Funding awarded for new Scottish Passivhaus initiative
Leading architects, designers and builders are to partner with researchers at The Glasgow School of Art (GSA) to develop a specific Scottish approach to Passivhaus.
The Mackintosh Environmental Architecture Research Unit (MEARU) at GSA, together with John Gilbert Architects, Stewart & Shields and Design Engineering Workshop, have secured three-year funding from Innovate UK through a Knowledge Transfer Partnership (KTP).
Passivhoos is a range of social housing types that meet the international Passivhaus standards, as well as the Housing for Varying Needs and Scottish Government budget benchmarks.
It has been developed specifically for Scottish housing providers by John Gilbert Architects, Stewart & Shields contractors and Design Engineering Workshop, and is available in a variety of configurations to suit many different sites.
This partnership will deliver types of housing that will bring the long-term benefits of Passivhaus construction to Scottish social housing. It also aims to encourage the take up of genuinely low-energy homes and help eliminate fuel poverty.
Now with £272,380 of KTP funding, the Passivhoos team will be able to work in partnership with experts in MEARU, and to benefit from their wide range of skills and knowledge in low energy design. MEARU has significant expertise in the areas of environmental performance, Building Information Models and communication technology – all of which will be available to Passivhoos.
Matt Bridgestock of John Gilbert Architects said: “We are delighted to be working on our second KTP with The Glasgow School of Art, and really focusing on eliminating the performance gap and fuel poverty in new housing. In particular, we aim reduce cost, improve the supply chain and bring innovative architecture to new social housing.”
Mark Shields of Stewart & Shields said: “We are delighted to be working to bring the Passivhaus standard of comfort and low energy to the social housing market. We’re looking forward to working with John Gilbert Architects and Design Engineering Workshop to deliver these innovative new homes.
“This award is a significant step in developing the Passivhoos model, improving buildability, better cost certainty and bringing us closer to eliminating the performance gap in our housing delivery.”
Professor Tim Sharpe of The Glasgow School of Art added: “MEARU is very pleased to be continuing its relationship with John Gilbert Architects and the Passivhoos team on a project of critical importance to Scottish Government targets for new homes and climate change.
“Collaborations such as this are tangible a demonstration of how the skills and expertise within Glasgow’s Art School can be applied to help improve the built environment with the many benefits that this can bring to both health and sustainable living.
“We will bring our experience to the table to help enhance the environmental performance of Passivhoos addressing issues such as energy consumption, indoor environmental quality, usability and maintenance.”

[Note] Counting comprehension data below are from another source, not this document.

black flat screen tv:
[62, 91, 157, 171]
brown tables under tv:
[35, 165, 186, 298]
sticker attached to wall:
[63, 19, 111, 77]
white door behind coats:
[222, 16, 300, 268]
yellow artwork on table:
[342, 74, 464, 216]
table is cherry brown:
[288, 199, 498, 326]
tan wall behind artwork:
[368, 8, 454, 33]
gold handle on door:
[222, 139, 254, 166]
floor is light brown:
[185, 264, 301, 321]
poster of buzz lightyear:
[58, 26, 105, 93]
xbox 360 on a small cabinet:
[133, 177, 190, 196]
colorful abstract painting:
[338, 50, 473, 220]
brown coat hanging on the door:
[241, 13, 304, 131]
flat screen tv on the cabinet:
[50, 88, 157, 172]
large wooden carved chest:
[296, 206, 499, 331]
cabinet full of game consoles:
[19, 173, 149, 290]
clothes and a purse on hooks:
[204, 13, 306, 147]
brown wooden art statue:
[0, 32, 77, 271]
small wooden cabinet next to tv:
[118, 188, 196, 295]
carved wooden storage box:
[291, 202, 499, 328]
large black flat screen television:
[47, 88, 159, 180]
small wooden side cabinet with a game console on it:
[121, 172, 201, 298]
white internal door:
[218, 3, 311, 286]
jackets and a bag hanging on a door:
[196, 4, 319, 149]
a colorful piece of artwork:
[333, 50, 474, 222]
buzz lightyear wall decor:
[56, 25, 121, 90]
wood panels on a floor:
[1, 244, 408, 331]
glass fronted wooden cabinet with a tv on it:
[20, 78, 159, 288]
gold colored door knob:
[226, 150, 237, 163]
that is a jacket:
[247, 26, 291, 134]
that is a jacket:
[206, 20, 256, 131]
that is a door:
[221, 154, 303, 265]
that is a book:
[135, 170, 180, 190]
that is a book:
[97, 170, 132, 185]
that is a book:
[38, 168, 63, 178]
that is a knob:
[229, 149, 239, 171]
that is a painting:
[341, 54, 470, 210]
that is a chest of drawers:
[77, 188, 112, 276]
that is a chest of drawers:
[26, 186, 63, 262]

The KTP funding will bring practice and research knowledge in low energy building performance together – particularly in the areas of Passivhaus standards and BIM modelling – to create real-world housing solutions that meet a range of criteria for acceptability within the social housing market. These include cost, compliance, comfort, user acceptability, reliability and performance.
The partnership will also fund a new employee for three years from spring 2019, advertisements for this vacancy will be circulated in the next few weeks.